■ WHAT YOU WILL DO:
After locating the line with "Digitized H&E-stained section, shown", reproduce it and all following lines of the listing below exactly, stopping only at the final line.

■ DATASET EXCERPT:
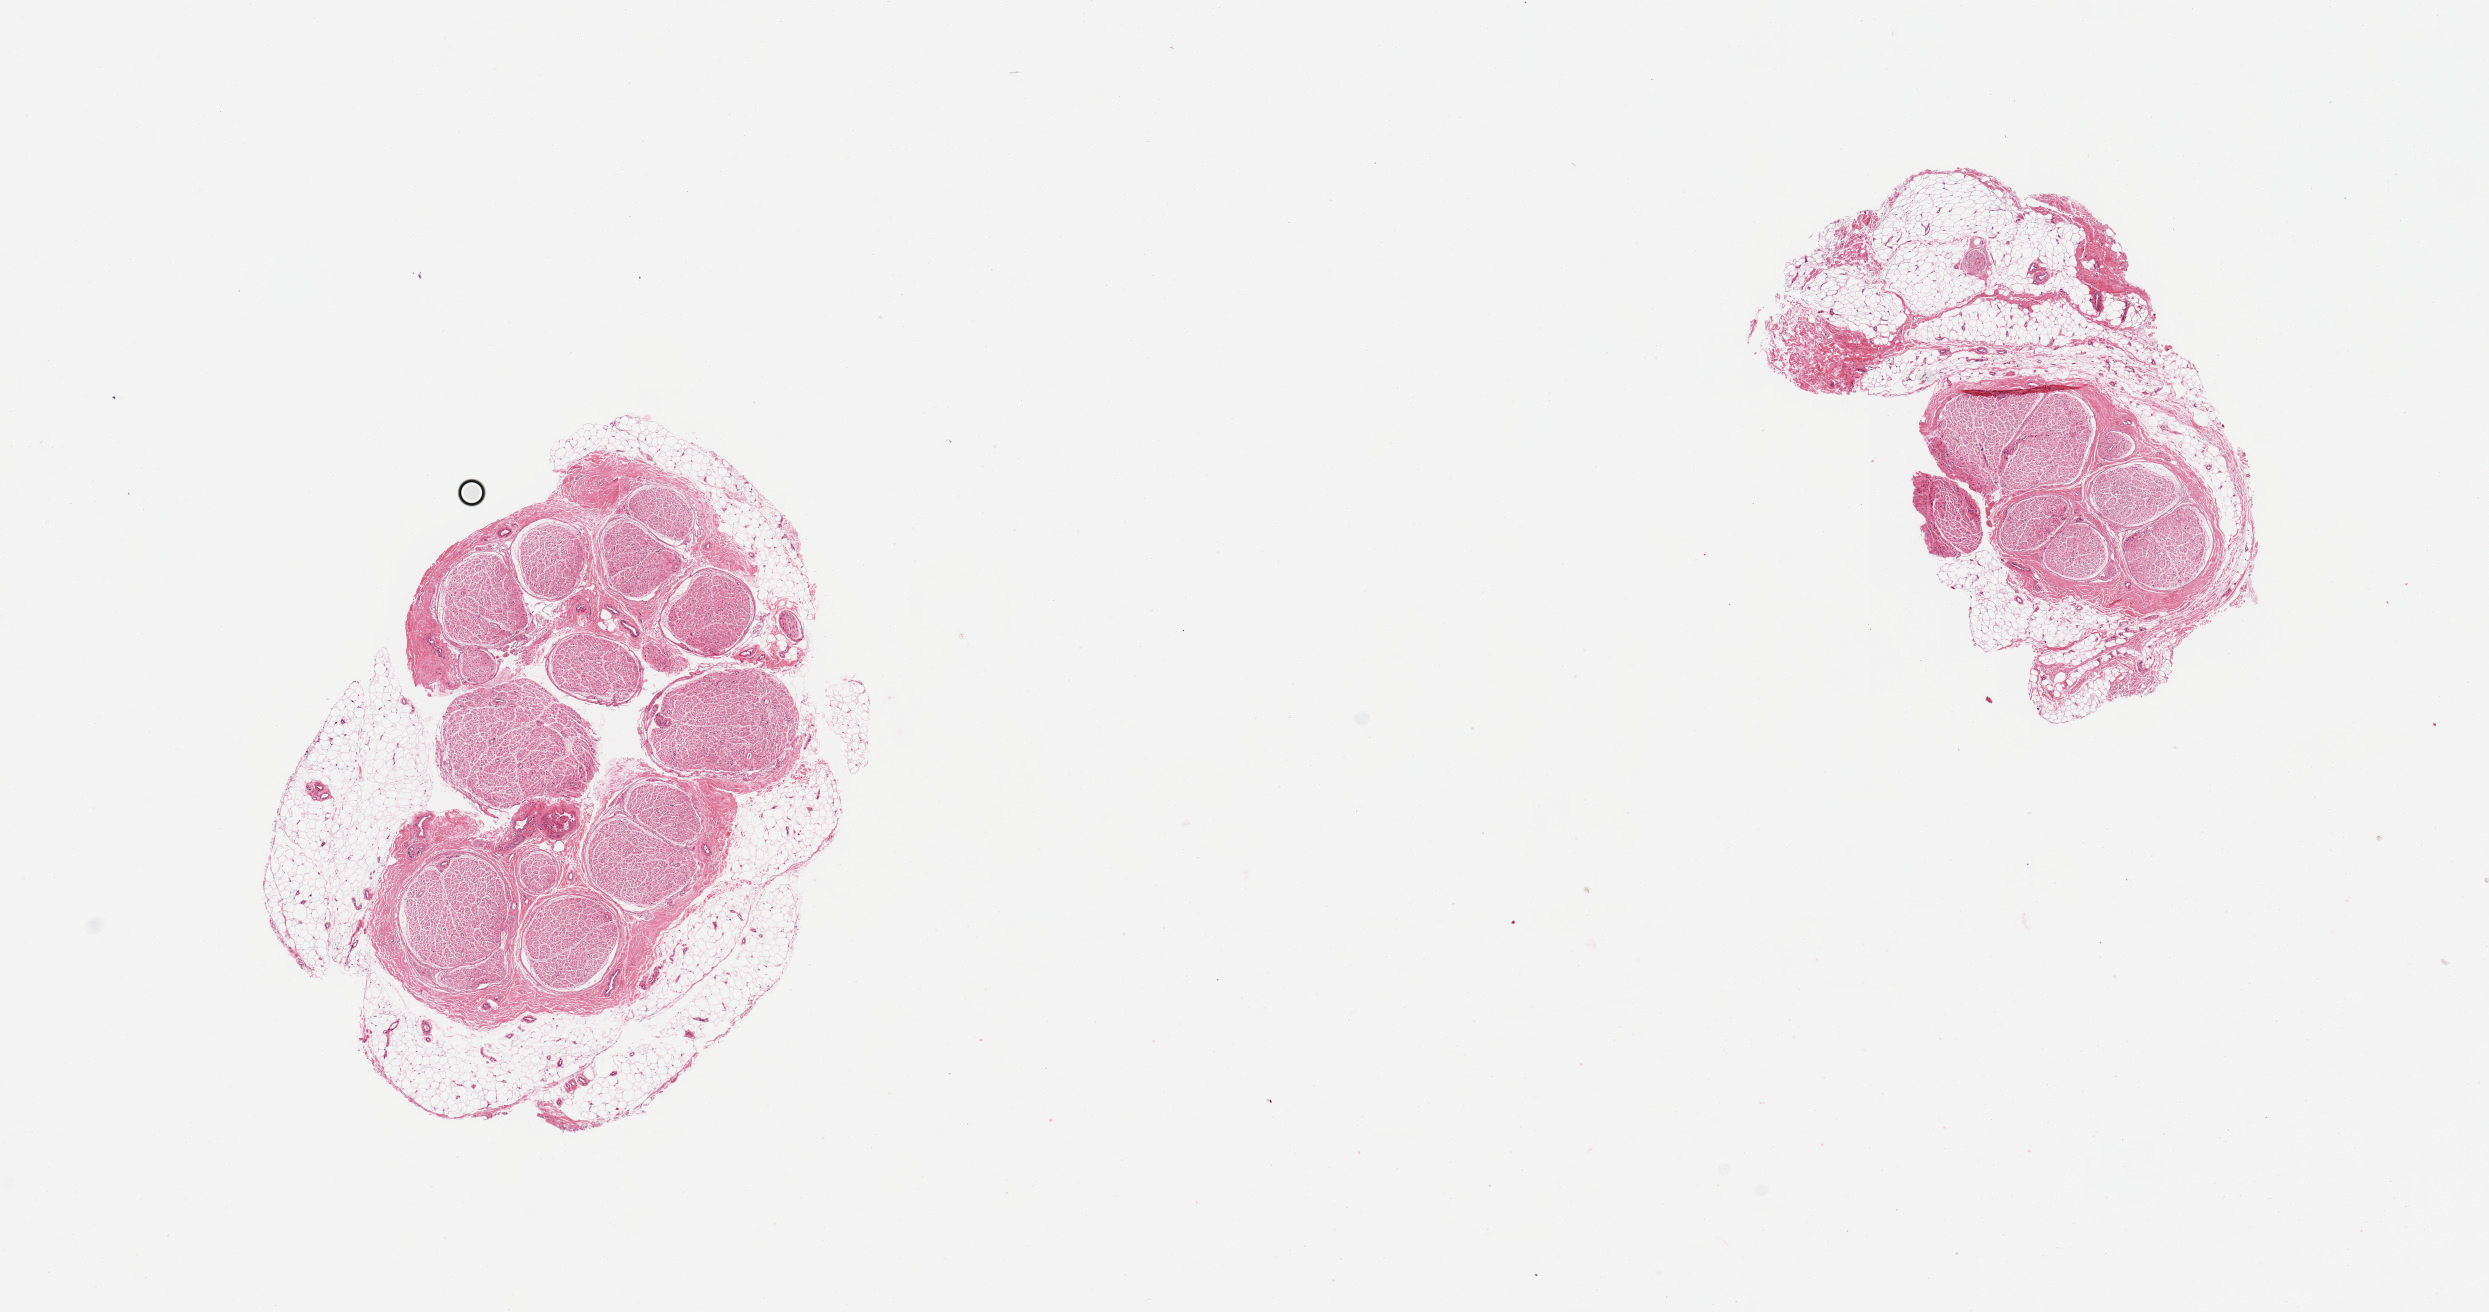
Digitized hematoxylin and eosin (H&E)-stained section, a low-resolution overview of the entire scanned area, about 19.7 x 10.4 mm (from a 20x scan). PAXgene-fixed paraffin-embedded (PFPE) section. Sampled site (target tissue): tibial nerve. Tissue donor sample. Donor sex: male.
Pathologist's review note for this sample: 2 pieces, rim of adherent fat up to ~2mm.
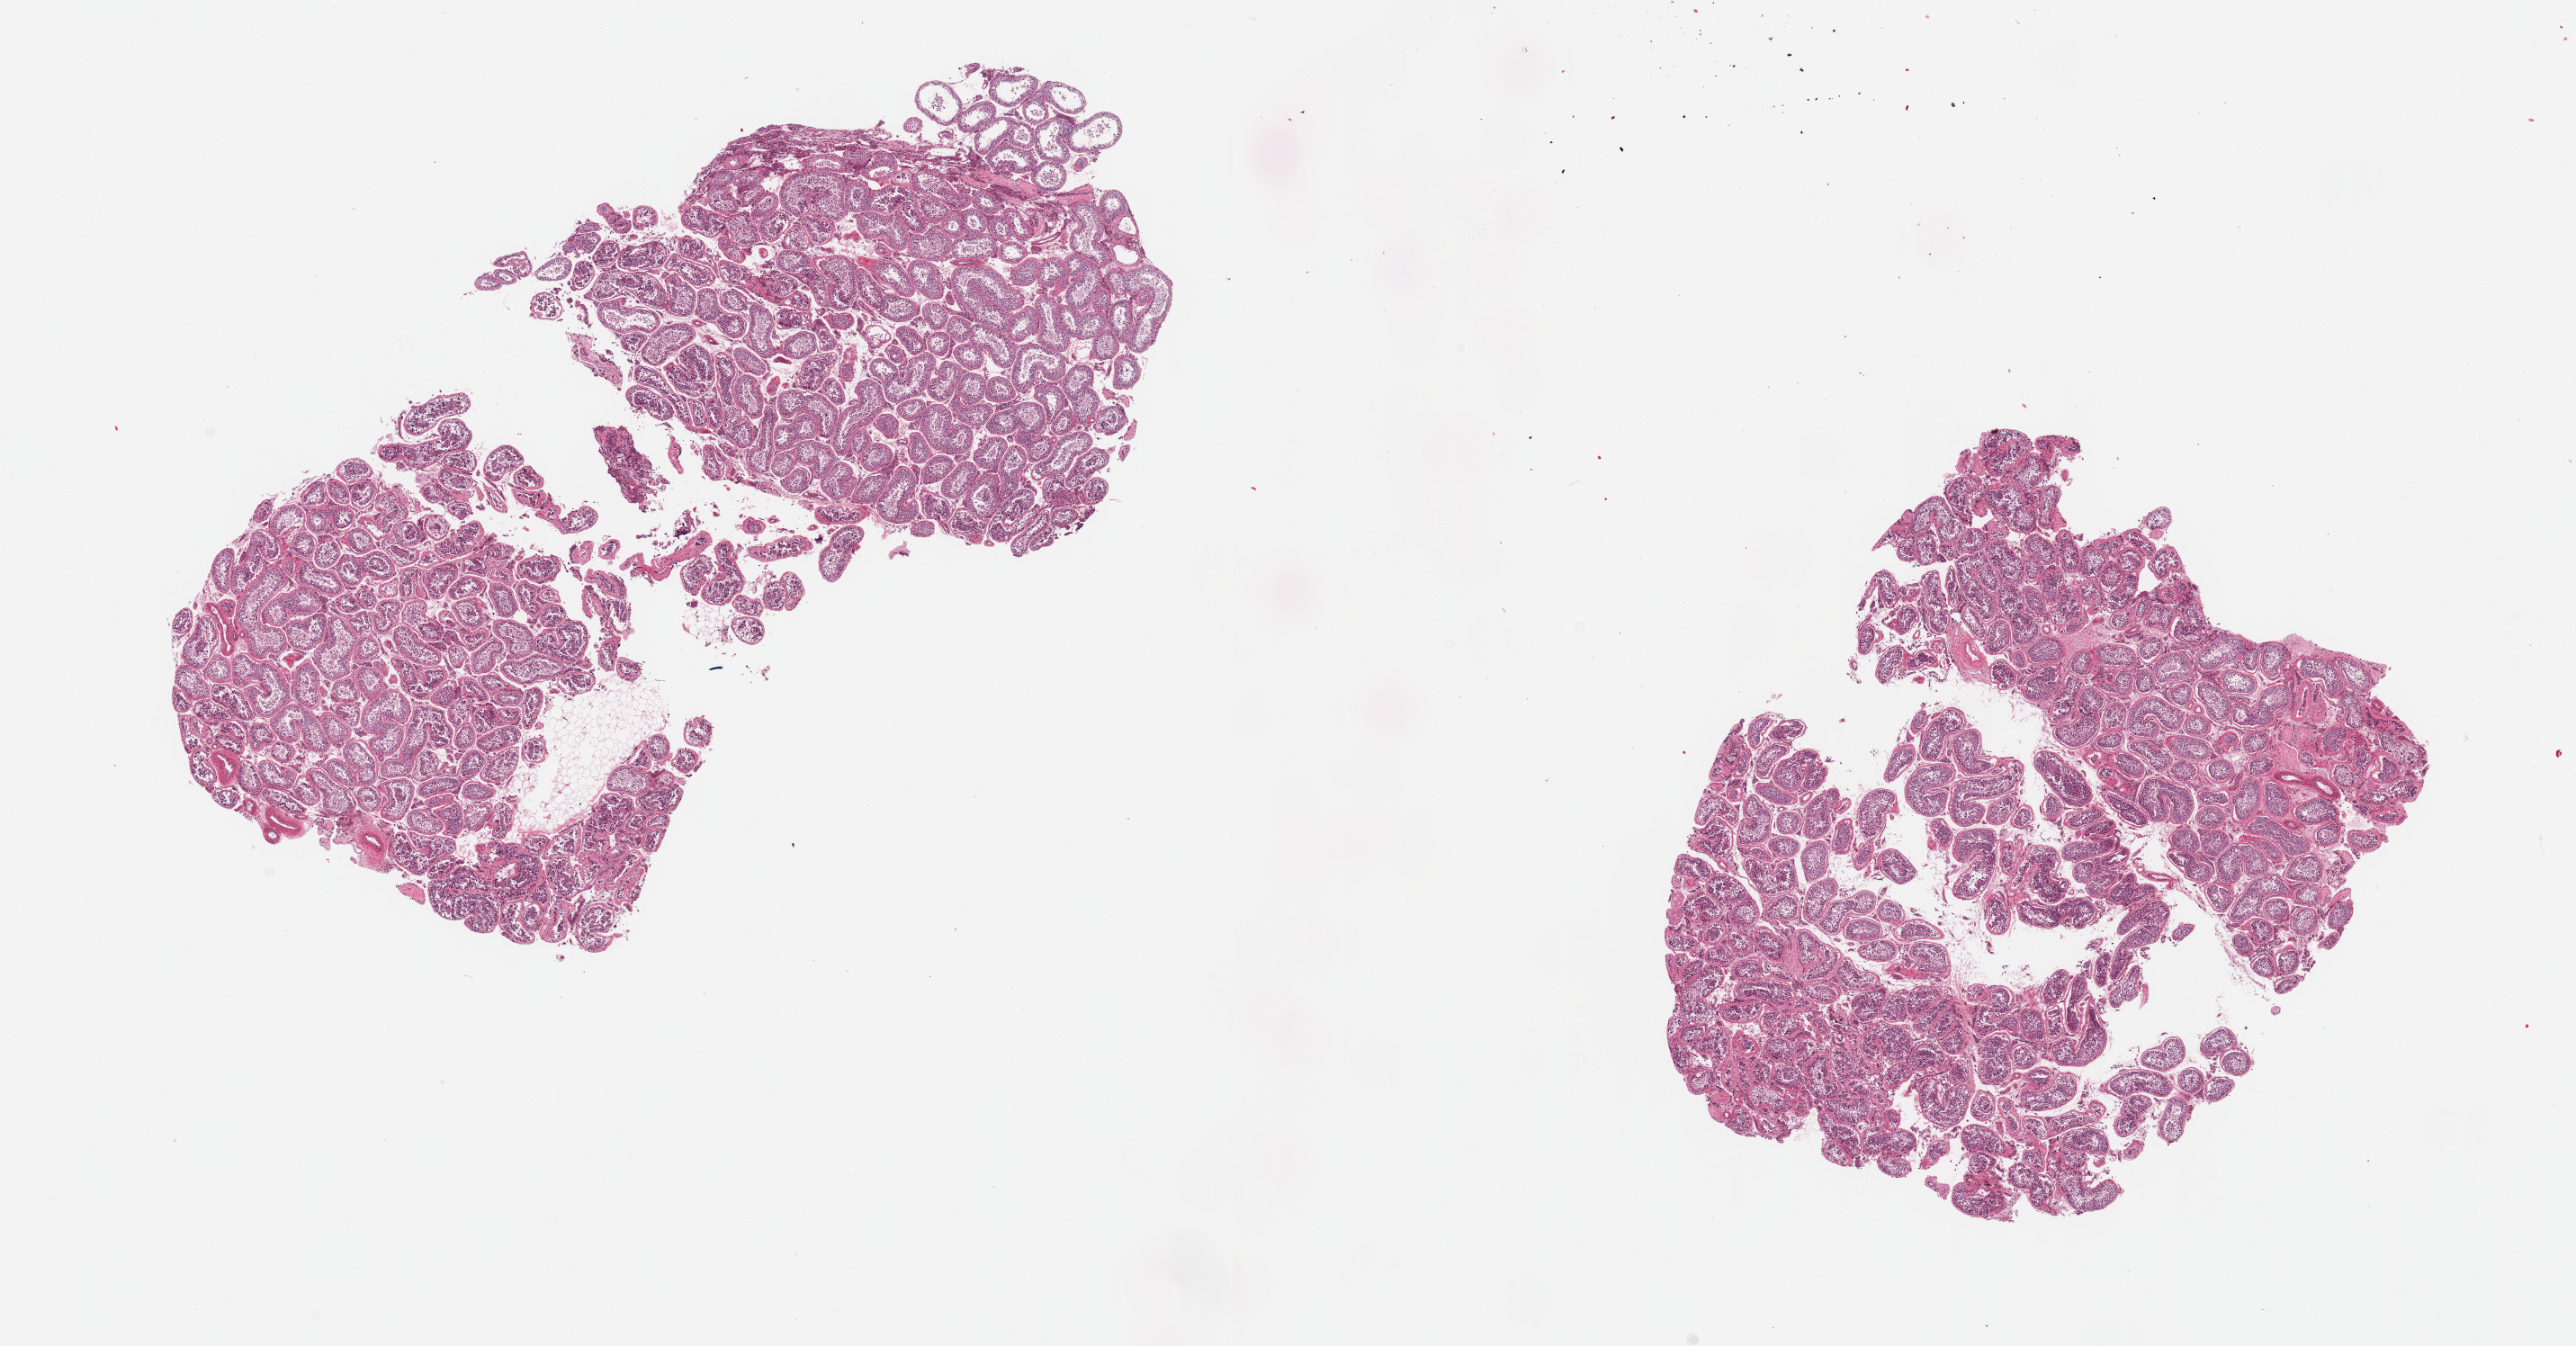
Digitized H&E-stained section, shown as a low-resolution overview of the whole scanned area (about 22.6 x 11.8 mm, slide scanned at 20x). PAXgene-fixed, paraffin-embedded tissue. Sampled site (target tissue): testis. Donor tissue sample. Male donor.
Pathologist's review note for this sample: 2 fragmented pieces; active spermatogenesis.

■ SOLUTION FOR THIS PROBLEM:
Digitized H&E-stained section, shown as a low-resolution overview of the whole scanned area (about 22.6 x 11.8 mm, slide scanned at 20x). PAXgene-fixed, paraffin-embedded tissue. Sampled site (target tissue): testis. Donor tissue sample. Male donor.
Pathologist's review note for this sample: 2 fragmented pieces; active spermatogenesis.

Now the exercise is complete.